To understand and treat autism, it's important to know that it comes in a wide variety of guises, ranging from mild to severe.

For that reason, autism is now considered the most common in a range of conditions known as autism spectrum disorders.

The other conditions include Asperger's disorder, Rett Syndrome, childhood disintegrative disorder, and PPD-NOS (pervasive developmental order not otherwise specified), a fancy term for "none of the above."

All the disorders are characterized by trouble communicating and socializing, and repetitive or obsessive behaviors.

Current estimates are that one of 150 children in this country have one of those conditions, which are four times more likely to strike a boy.

Experts aren't sure why the disorder has become much more prevalent in the past 30 years, though it may be in part because of better diagnosis.

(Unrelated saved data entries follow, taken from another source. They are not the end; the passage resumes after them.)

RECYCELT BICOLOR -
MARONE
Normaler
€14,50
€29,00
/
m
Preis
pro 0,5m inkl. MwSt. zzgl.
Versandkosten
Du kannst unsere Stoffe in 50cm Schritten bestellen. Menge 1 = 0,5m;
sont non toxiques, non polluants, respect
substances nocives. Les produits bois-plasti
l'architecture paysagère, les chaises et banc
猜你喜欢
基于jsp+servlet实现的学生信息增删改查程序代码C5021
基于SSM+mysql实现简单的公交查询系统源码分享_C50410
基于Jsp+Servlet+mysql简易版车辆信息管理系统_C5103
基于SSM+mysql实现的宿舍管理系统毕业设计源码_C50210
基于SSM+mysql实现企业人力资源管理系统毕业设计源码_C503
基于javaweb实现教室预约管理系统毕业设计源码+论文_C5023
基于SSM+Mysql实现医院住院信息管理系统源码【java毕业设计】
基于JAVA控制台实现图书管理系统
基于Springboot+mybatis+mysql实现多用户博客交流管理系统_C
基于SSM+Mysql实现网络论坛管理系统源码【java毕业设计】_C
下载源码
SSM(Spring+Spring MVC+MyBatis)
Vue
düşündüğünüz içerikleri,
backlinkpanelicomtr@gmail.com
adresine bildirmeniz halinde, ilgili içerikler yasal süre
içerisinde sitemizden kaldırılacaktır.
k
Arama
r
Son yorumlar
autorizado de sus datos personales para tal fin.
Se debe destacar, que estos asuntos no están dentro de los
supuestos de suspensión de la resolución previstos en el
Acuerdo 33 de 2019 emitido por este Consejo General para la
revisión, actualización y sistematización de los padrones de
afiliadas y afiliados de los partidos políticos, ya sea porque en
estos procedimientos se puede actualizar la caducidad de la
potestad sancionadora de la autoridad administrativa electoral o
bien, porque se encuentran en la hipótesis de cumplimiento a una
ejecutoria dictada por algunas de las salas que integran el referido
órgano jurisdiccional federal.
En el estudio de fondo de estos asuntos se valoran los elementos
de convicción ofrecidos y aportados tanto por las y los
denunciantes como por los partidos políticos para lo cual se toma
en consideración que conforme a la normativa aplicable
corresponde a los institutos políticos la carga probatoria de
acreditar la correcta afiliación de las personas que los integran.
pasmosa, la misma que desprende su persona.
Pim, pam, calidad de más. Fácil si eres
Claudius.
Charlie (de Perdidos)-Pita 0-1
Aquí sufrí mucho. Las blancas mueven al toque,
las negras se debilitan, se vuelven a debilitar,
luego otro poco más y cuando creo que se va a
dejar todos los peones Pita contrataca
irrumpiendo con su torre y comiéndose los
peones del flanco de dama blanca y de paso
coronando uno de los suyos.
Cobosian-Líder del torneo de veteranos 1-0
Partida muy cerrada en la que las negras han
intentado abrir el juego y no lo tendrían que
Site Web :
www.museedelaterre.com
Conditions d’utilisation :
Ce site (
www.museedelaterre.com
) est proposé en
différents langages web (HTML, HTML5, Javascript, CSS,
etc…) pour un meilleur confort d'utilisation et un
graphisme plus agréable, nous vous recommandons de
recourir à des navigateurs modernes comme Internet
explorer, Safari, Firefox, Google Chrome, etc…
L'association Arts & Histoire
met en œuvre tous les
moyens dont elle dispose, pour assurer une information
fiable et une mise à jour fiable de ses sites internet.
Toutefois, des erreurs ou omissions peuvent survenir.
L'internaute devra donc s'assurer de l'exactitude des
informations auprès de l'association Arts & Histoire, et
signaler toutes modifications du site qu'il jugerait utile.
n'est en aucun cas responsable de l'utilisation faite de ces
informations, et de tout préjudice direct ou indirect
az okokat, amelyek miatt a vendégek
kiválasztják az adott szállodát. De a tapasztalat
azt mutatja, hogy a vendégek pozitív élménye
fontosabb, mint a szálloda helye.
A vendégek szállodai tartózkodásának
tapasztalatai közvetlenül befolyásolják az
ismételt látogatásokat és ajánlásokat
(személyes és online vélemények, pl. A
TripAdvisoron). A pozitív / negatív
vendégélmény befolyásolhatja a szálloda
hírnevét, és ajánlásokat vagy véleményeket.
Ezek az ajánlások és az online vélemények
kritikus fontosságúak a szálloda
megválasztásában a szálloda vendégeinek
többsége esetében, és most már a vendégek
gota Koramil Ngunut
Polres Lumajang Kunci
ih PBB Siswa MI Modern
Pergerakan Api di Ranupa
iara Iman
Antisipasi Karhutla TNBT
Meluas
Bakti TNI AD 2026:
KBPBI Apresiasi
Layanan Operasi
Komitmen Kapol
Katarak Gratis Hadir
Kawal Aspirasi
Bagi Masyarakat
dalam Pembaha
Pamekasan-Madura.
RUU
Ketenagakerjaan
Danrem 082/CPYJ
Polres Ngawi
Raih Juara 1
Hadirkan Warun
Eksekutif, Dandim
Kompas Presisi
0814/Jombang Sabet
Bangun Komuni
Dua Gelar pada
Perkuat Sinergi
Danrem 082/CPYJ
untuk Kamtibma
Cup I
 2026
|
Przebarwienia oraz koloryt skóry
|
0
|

Parents and advocacy groups have developed many alternative therapies to help autistic children, including diet, play therapy and chelation to remove metals from the body.

While Lewine believes some of the therapies are probably "junk," he was once skeptical of colored glasses to help certain reading disorders, but has become convinced of their effectiveness - so he tries to keep an open mind to see if scientific studies can test a therapy's effectiveness.

While Lewine previously worked at research hospitals where researchers never met a patient, he hopes that at a community hospital like Alexian, his data can be applied to benefit people quickly.

In the meantime, Gloria's mother, Betty Fisher, will keep trying to help her daughter.

"I instilled in her that God makes children in different ways," she said. "She's really wanting to get help, and I'm not giving up. I'm going to keep on looking."